YM免疫歯周療法(歯茎のデトックス)
2002年に吉井幸嗣(Y)群馬県開業、三浦正利(M)宮城県開業の両先生によって開発され、以後6年間で約5000人の患者様で検証された世界で初めての歯周病治療です。(この理論は、新潟大学歯学部安保先生の免疫療法理論を基礎としています。)
YM療法は、今までの歯周病治療と違い口腔内細菌に対するアプローチでは無く、自己免疫に対するアプローチの治療法です。
慢性的に歯周組織に炎症があると正常な白血球のバランスが崩れ、顆粒球が多くなってしまいます。
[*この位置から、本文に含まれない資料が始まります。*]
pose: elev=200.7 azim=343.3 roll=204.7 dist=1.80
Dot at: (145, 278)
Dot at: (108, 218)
この余剰顆粒球が放出する、活性酸素を含む多くの炎症性物質が起因となり、自らの歯周組織の破壊へとつながっていきます。
YM療法はこの多くなってしまった余剰顆粒球の除去を目的とした歯周病に対する免疫療法です。
YM療法専用のエピセルアルスライダーを歯周ポケット内でスライディングさせることにより余剰顆粒球が塊となってでてきます。
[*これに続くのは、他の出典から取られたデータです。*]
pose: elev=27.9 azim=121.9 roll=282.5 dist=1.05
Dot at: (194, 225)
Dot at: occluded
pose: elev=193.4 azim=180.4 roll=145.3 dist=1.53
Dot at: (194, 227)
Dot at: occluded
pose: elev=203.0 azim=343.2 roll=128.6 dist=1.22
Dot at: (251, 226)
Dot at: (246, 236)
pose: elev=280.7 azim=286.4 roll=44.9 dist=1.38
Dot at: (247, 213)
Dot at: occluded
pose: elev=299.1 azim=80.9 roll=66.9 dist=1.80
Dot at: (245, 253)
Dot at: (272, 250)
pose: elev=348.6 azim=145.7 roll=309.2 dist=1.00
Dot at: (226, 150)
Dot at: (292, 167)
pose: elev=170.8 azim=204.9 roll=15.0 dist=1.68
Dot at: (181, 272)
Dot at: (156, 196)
溜まっている余剰顆粒球を除去できれば、白血球のバランスは正常に近づき自己免疫の強化へとつながり結果的に歯周ポケットの改善 と同時に自己免疫を向上させる目的をもったまったく新しい治療方法です。
従来の方法とYM療法の違い
従来の歯周病の治療は、歯石を除去し、歯ぐきのマッサージ(ブラッシング)を行うことが中心でした。
しかし、ブラッ シングだけで改善される病態は、初期の歯周病に限られることが多く、進行した歯周病に対しては十分な治療効果を発揮することができませんでした。
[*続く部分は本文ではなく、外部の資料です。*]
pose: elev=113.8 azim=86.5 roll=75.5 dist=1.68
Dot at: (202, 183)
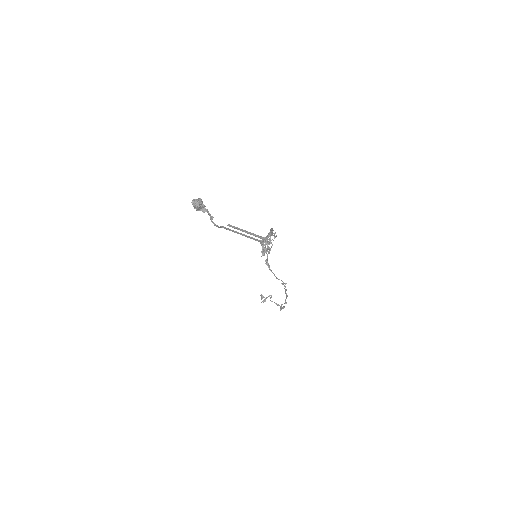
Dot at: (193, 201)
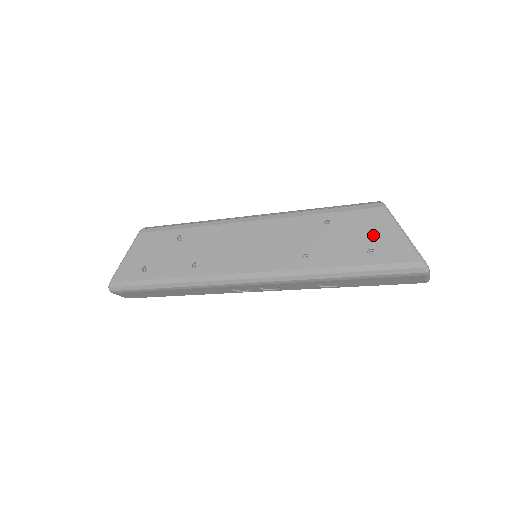
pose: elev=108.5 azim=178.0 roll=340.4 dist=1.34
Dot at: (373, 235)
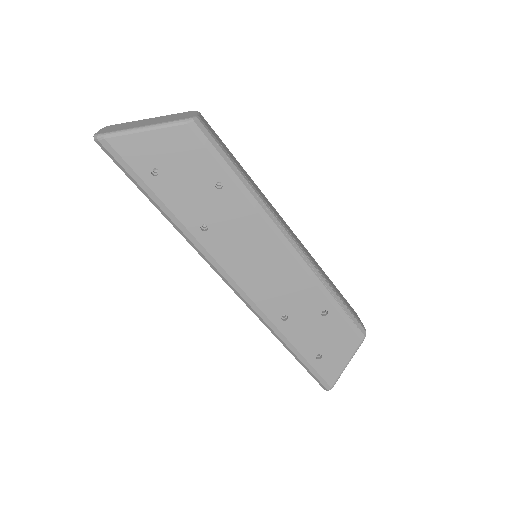
Dot at: (334, 350)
膿(毒素)がたまるなどしている状態では、歯磨きを行っても症状はなかなか良くなりません。そこでYM療法が適応となります。
YM療法(歯茎のデトックス)
歯周ポケットや歯肉に膿がたまっている状態では、ブラッシングを行っても歯周病や口臭はなかなか良くなりません。YM療法は、たまった毒素(膿)を麻酔やメスを使わず、ほとんど無痛で除去する事により自己免疫力を高め、ばい菌と戦う能力の効率を上げる新しい治療法です。
従来の方法とYM療法の大きな違い
治療の流れ
- 口腔内の清掃、歯石の除去を行います。
- 歯周ポケット及び歯肉部の膿出しを行います。また、必要に応じて歯周内科療法を行います。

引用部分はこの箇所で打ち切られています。